Le nebbie della ‘bassa’ riescono ancora una volta a trascinare Pupi Avati nel Ferrarese, che dopo le riprese del suo ultimo film tra le valli di Comacchio, sarà ospite della serata di sabato, alle 20.30, allo Spirito di Vigarano assieme al Gruppo dei 10. Questa volta protagonista sarà la musica, che, volente o nolente, ha accompagnato il celebre regista bolognese ancor prima della sua carriera cinematografica.

Già dagli anni Settanta ha intravisto del potenziale nel nostro territorio, con ‘La casa dalle finestre che ridono’. E adesso, con ‘Il signor Diavolo’. Che legame conserva?

Il vostro territorio è l’unica parte dell’Emilia che non si è svenduta, che ha mantenuto un rapporto col passato non pregiudicato. Da Bologna a Piacenza è ormai quasi tutto contaminato dalla modernità, e poi, c’è la qualità delle persone. Lì sono sempre stato accolto splendidamente. Certo, il cinema dà sempre una certa visibilità, ma mi è capitato per esempio di girare in alcune zone di Bologna, dove la gente era esplicitamente infastidita dalla mia presenza. Dalle vostre parti, sento ancora l’Emilia della mia infanzia.

Entrambi i film girati qui si contraddistinguono per il loro genere noir/horror. C’è un motivo particolare?

Sono luoghi così suggestivi, così evocativi e poco compromessi, che sembra che il tempo si sia fermato non da secoli, ma da millenni. Sono luoghi tra il meraviglioso, il paradisiaco e l’inquietante, soprattutto quando si alza la nebbia. Non per niente Igor il Russo [sorride] ha scelto proprio questi posti. Ferrara comunque, credo che dell’Emilia sia la città più bella.

- [COMPITI DA SVOLGERE]:
A - Trascrivi dall'intervista a Pupi Avati il passo che va da "Le nebbie della" fino a "Che legame conserva?".
B - Nell'intervista a Pupi Avati, i luoghi girati nel Ferrarese sono collocati "tra" tre qualità. Elencale.

- [DATI FORNITI]:
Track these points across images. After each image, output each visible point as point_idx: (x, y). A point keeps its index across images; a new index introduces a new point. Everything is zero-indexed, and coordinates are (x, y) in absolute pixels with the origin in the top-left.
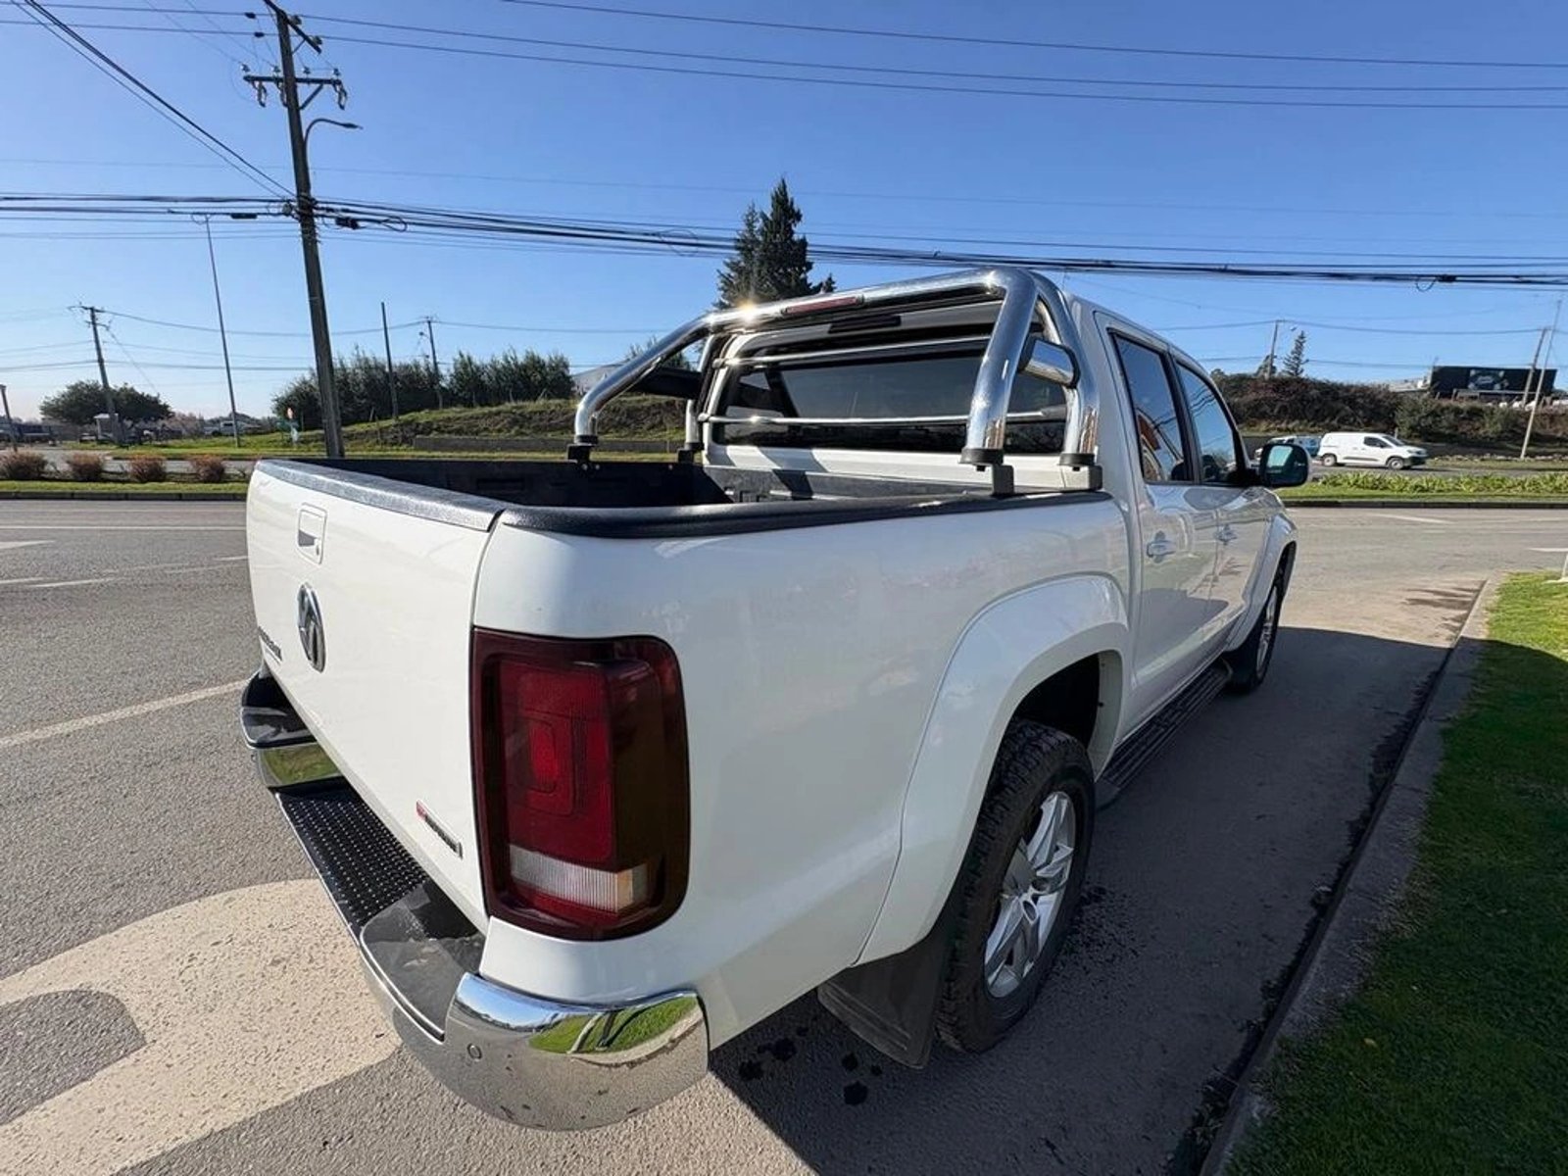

- [RISPOSTE PER PUNTO]:
A -
Le nebbie della ‘bassa’ riescono ancora una volta a trascinare Pupi Avati nel Ferrarese, che dopo le riprese del suo ultimo film tra le valli di Comacchio, sarà ospite della serata di sabato, alle 20.30, allo Spirito di Vigarano assieme al Gruppo dei 10. Questa volta protagonista sarà la musica, che, volente o nolente, ha accompagnato il celebre regista bolognese ancor prima della sua carriera cinematografica.

Già dagli anni Settanta ha intravisto del potenziale nel nostro territorio, con ‘La casa dalle finestre che ridono’. E adesso, con ‘Il signor Diavolo’. Che legame conserva?

B - il meraviglioso, il paradisiaco, l'inquietante